▶ [BRIEF]
Can you reproduce the text of every record below character for character, leaving the pictures out of your answer?

Saved data entries:
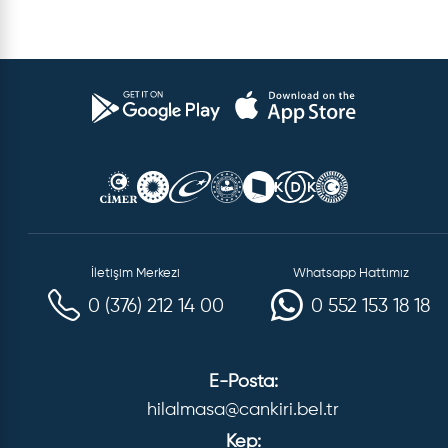
İletişim Merkezi
Whatsapp Hattımız
0 (376) 212 14 00
0 552 153 18 18
E-Posta:
hilalmasa@cankiri.bel.tr
Kep:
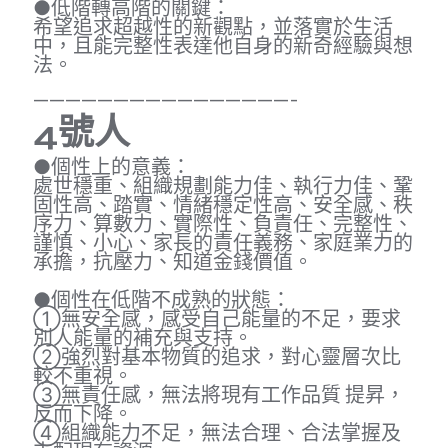
●低階轉高階的關鍵：
希望追求超越性的新觀點，並落實於生活
中，且能完整性表達他自身的新奇經驗與想
法。
————————————————-
4
號人
●個性上的意義：
處世穩重、組織規劃能力佳、執行力佳、鞏
固性高、踏實、情緒穩定性高、安全感、秩
序力、算數力、實際性、負責任、完整性、
謹慎、小心、家長的責任義務、家庭業力的
承擔，抗壓力、知道金錢價值。
●個性在低階不成熟的狀態：
①無安全感，感受自己能量的不足，要求
別人能量的補充與支持。
②強烈對基本物質的追求，對心靈層次比
較不重視。
③無責任感，無法將現有工作品質 提昇，
反而下降。
④組織能力不足，無法合理、合法掌握及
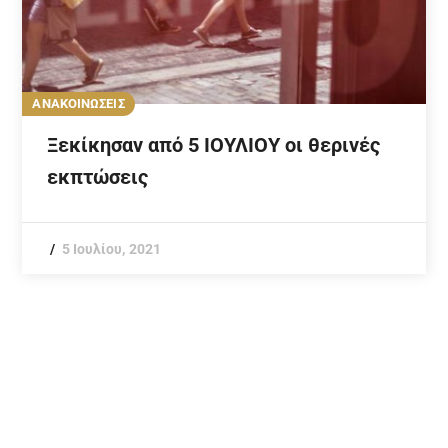
ΑΝΑΚΟΙΝΩΣΕΙΣ
Ξεκίκησαν από 5 ΙΟΥΛΙΟΥ οι θερινές
εκπτώσεις
5 Ιουλίου, 2021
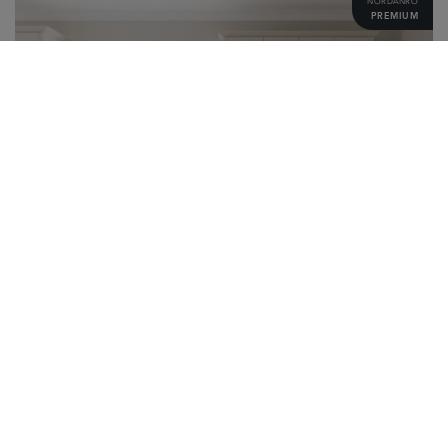
NORDANRO
PREMIUM
Herrgård lantkök
NORDANRO
PREMIUM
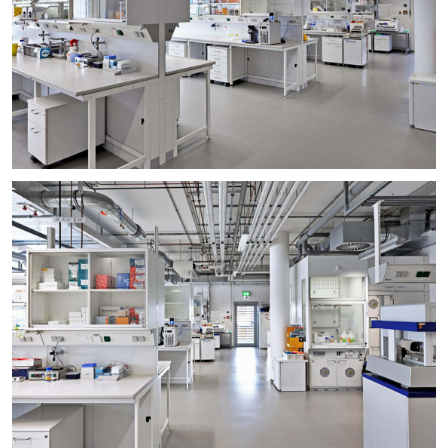
+
+
+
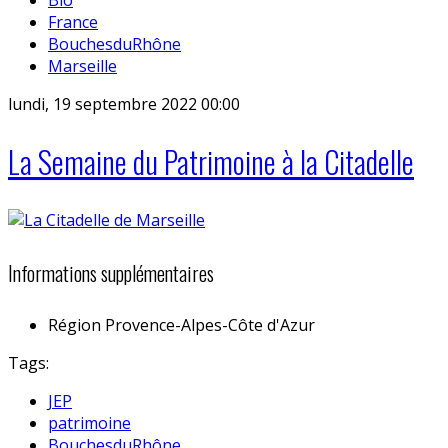
France
BouchesduRhône
Marseille
lundi, 19 septembre 2022 00:00
La Semaine du Patrimoine à la Citadelle
Informations supplémentaires
Région
Provence-Alpes-Côte d'Azur
Tags:
JEP
patrimoine
BouchesduRhône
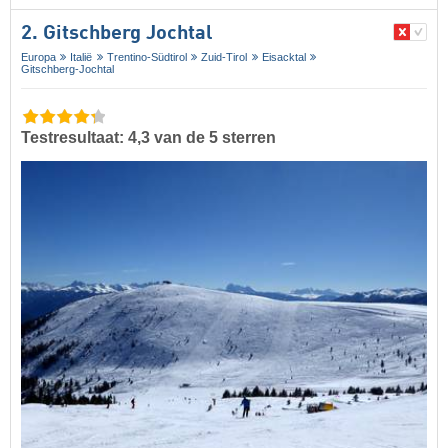
2. Gitschberg Jochtal
Europa
Italië
Trentino-Südtirol
Zuid-Tirol
Eisacktal
Gitschberg-Jochtal
Testresultaat: 4,3 van de 5 sterren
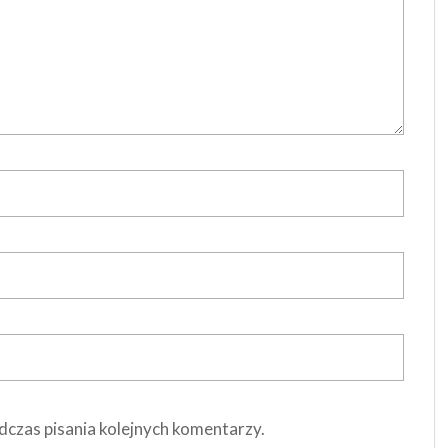
dczas pisania kolejnych komentarzy.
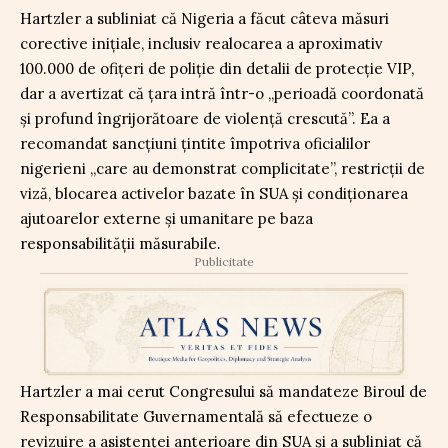
Hartzler a subliniat că Nigeria a făcut câteva măsuri
corective inițiale, inclusiv realocarea a aproximativ
100.000 de ofițeri de poliție din detalii de protecție VIP,
dar a avertizat că țara intră într-o „perioadă coordonată
și profund îngrijorătoare de violență crescută”. Ea a
recomandat sancțiuni țintite împotriva oficialilor
nigerieni „care au demonstrat complicitate”, restricții de
viză, blocarea activelor bazate în SUA și condiționarea
ajutoarelor externe și umanitare pe baza
responsabilității măsurabile.
Publicitate
Hartzler a mai cerut Congresului să mandateze Biroul de
Responsabilitate Guvernamentală să efectueze o
revizuire a asistenței anterioare din SUA și a subliniat că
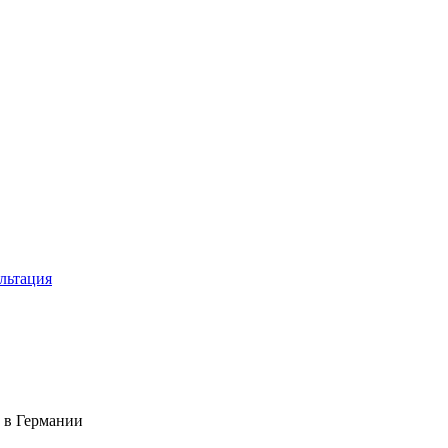
льтация
 в Германии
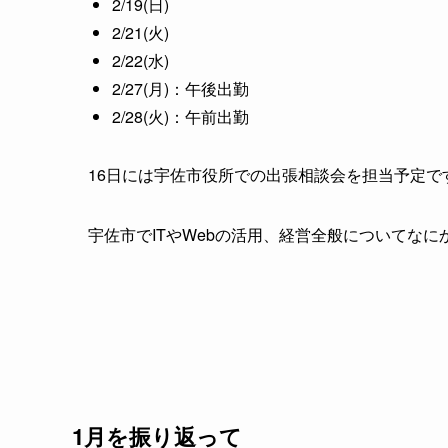
2/19(日)
2/21(火)
2/22(水)
2/27(月)：午後出勤
2/28(火)：午前出勤
16日には宇佐市役所での出張相談会を担当予定で
宇佐市でITやWebの活用、経営全般についてな
1月を振り返って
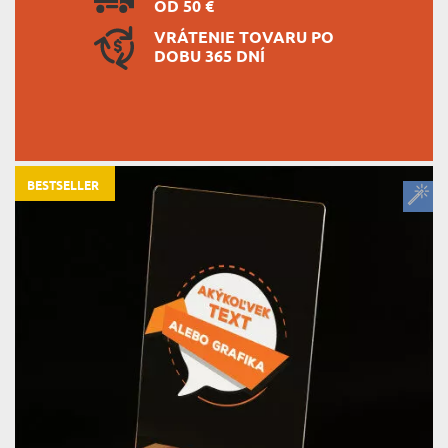
OD 50 €
VRÁTENIE TOVARU PO
DOBU 365 DNÍ
BESTSELLER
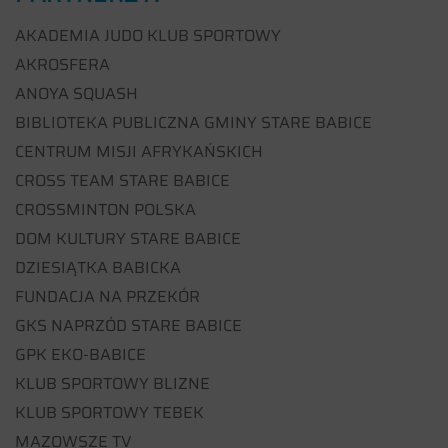
AKADEMIA JUDO KLUB SPORTOWY
AKROSFERA
ANOYA SQUASH
BIBLIOTEKA PUBLICZNA GMINY STARE BABICE
CENTRUM MISJI AFRYKAŃSKICH
CROSS TEAM STARE BABICE
CROSSMINTON POLSKA
DOM KULTURY STARE BABICE
DZIESIĄTKA BABICKA
FUNDACJA NA PRZEKÓR
GKS NAPRZÓD STARE BABICE
GPK EKO-BABICE
KLUB SPORTOWY BLIZNE
KLUB SPORTOWY TEBEK
MAZOWSZE TV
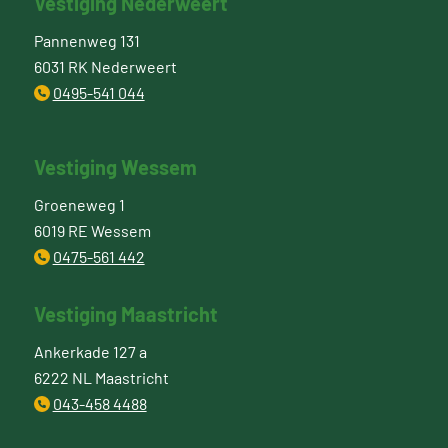
Vestiging Nederweert
Pannenweg 131
6031 RK Nederweert
0495-541 044
Vestiging Wessem
Groeneweg 1
6019 RE Wessem
0475-561 442
Vestiging Maastricht
Ankerkade 127 a
6222 NL Maastricht
043-458 4488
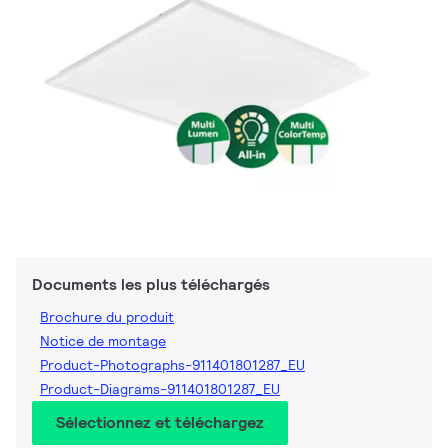
Documents les plus téléchargés
Brochure du produit
Notice de montage
Product-Photographs-911401801287_EU
Product-Diagrams-911401801287_EU
Sélectionnez et téléchargez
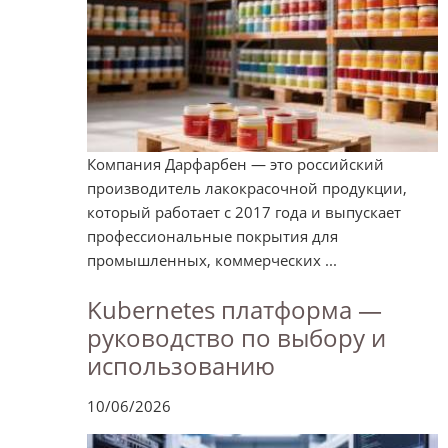
Компания Дарфарбен — это российский
производитель лакокрасочной продукции,
который работает с 2017 года и выпускает
профессиональные покрытия для
промышленных, коммерческих ...
Kubernetes платформа —
руководство по выбору и
использованию
10/06/2026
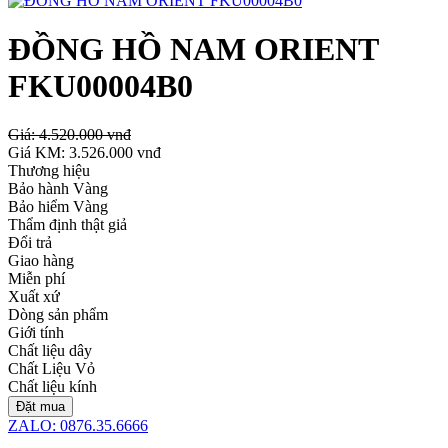
ĐỒNG HỒ NAM ORIENT
FKU00004B0
Giá:
4.520.000 vnđ
Giá KM:
3.526.000 vnđ
Thương hiệu
Bảo hành Vàng
Bảo hiểm Vàng
Thẩm định thật giả
Đổi trả
Giao hàng
Miễn phí
Xuất xứ
Dòng sản phẩm
Giới tính
Chất liệu dây
Chất Liệu Vỏ
Chất liệu kính
Đặt mua
ZALO: 0876.35.6666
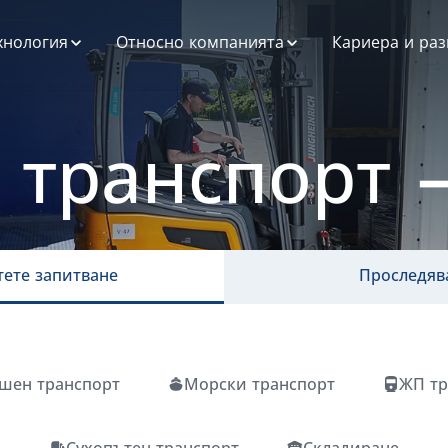
хнология
Относно компанията
Кариера и раз
атформата за
ESG при нас
озрачност и
трудничество
Профил на
OT
 транспорт 
компанията
е
стемна
История
теграция
Мисия, Визия и
атформа за
Ценности
тни превозвачи
тете запитване
Проследяв
нни и анализ
зработка на
иложения
шен транспорт
Морски транспорт
ЖП тр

▶ [EXPECTED OUTPUT]
İletişim Merkezi
Whatsapp Hattımız
0 (376) 212 14 00
0 552 153 18 18
E-Posta:
hilalmasa@cankiri.bel.tr
Kep:
●低階轉高階的關鍵：
希望追求超越性的新觀點，並落實於生活
中，且能完整性表達他自身的新奇經驗與想
法。
————————————————-
4
號人
●個性上的意義：
處世穩重、組織規劃能力佳、執行力佳、鞏
固性高、踏實、情緒穩定性高、安全感、秩
序力、算數力、實際性、負責任、完整性、
謹慎、小心、家長的責任義務、家庭業力的
承擔，抗壓力、知道金錢價值。
●個性在低階不成熟的狀態：
①無安全感，感受自己能量的不足，要求
別人能量的補充與支持。
②強烈對基本物質的追求，對心靈層次比
較不重視。
③無責任感，無法將現有工作品質 提昇，
反而下降。
④組織能力不足，無法合理、合法掌握及
ΑΝΑΚΟΙΝΩΣΕΙΣ
Ξεκίκησαν από 5 ΙΟΥΛΙΟΥ οι θερινές
εκπτώσεις
5 Ιουλίου, 2021
NORDANRO
PREMIUM
Herrgård lantkök
NORDANRO
PREMIUM
+
+
+
France
BouchesduRhône
Marseille
lundi, 19 septembre 2022 00:00
La Semaine du Patrimoine à la Citadelle
Informations supplémentaires
Région
Provence-Alpes-Côte d'Azur
Tags:
JEP
patrimoine
BouchesduRhône
2. Gitschberg Jochtal
Europa
Italië
Trentino-Südtirol
Zuid-Tirol
Eisacktal
Gitschberg-Jochtal
Testresultaat: 4,3 van de 5 sterren
dczas pisania kolejnych komentarzy.
Hartzler a subliniat că Nigeria a făcut câteva măsuri
corective inițiale, inclusiv realocarea a aproximativ
100.000 de ofițeri de poliție din detalii de protecție VIP,
dar a avertizat că țara intră într-o „perioadă coordonată
și profund îngrijorătoare de violență crescută”. Ea a
recomandat sancțiuni țintite împotriva oficialilor
nigerieni „care au demonstrat complicitate”, restricții de
viză, blocarea activelor bazate în SUA și condiționarea
ajutoarelor externe și umanitare pe baza
responsabilității măsurabile.
Publicitate
Hartzler a mai cerut Congresului să mandateze Biroul de
Responsabilitate Guvernamentală să efectueze o
revizuire a asistenței anterioare din SUA și a subliniat că
льтация
 в Германии
2/19(日)
2/21(火)
2/22(水)
2/27(月)：午後出勤
2/28(火)：午前出勤
16日には宇佐市役所での出張相談会を担当予定で
宇佐市でITやWebの活用、経営全般についてな
1月を振り返って
OD 50 €
VRÁTENIE TOVARU PO
DOBU 365 DNÍ
BESTSELLER
AKADEMIA JUDO KLUB SPORTOWY
AKROSFERA
ANOYA SQUASH
BIBLIOTEKA PUBLICZNA GMINY STARE BABICE
CENTRUM MISJI AFRYKAŃSKICH
CROSS TEAM STARE BABICE
CROSSMINTON POLSKA
DOM KULTURY STARE BABICE
DZIESIĄTKA BABICKA
FUNDACJA NA PRZEKÓR
GKS NAPRZÓD STARE BABICE
GPK EKO-BABICE
KLUB SPORTOWY BLIZNE
KLUB SPORTOWY TEBEK
MAZOWSZE TV
Vestiging Nederweert
Pannenweg 131
6031 RK Nederweert
0495-541 044
Vestiging Wessem
Groeneweg 1
6019 RE Wessem
0475-561 442
Vestiging Maastricht
Ankerkade 127 a
6222 NL Maastricht
043-458 4488
Documents les plus téléchargés
Brochure du produit
Notice de montage
Product-Photographs-911401801287_EU
Product-Diagrams-911401801287_EU
Sélectionnez et téléchargez
Компания Дарфарбен — это российский
производитель лакокрасочной продукции,
который работает с 2017 года и выпускает
профессиональные покрытия для
промышленных, коммерческих ...
Kubernetes платформа —
руководство по выбору и
использованию
10/06/2026
ĐỒNG HỒ NAM ORIENT
FKU00004B0
Giá:
4.520.000 vnđ
Giá KM:
3.526.000 vnđ
Thương hiệu
Bảo hành Vàng
Bảo hiểm Vàng
Thẩm định thật giả
Đổi trả
Giao hàng
Miễn phí
Xuất xứ
Dòng sản phẩm
Giới tính
Chất liệu dây
Chất Liệu Vỏ
Chất liệu kính
Đặt mua
ZALO: 0876.35.6666
хнология
Относно компанията
Кариера и раз
атформата за
ESG при нас
озрачност и
трудничество
Профил на
OT
 транспорт 
компанията
е
стемна
История
теграция
Мисия, Визия и
атформа за
Ценности
тни превозвачи
тете запитване
Проследяв
нни и анализ
зработка на
иложения
шен транспорт
Морски транспорт
ЖП тр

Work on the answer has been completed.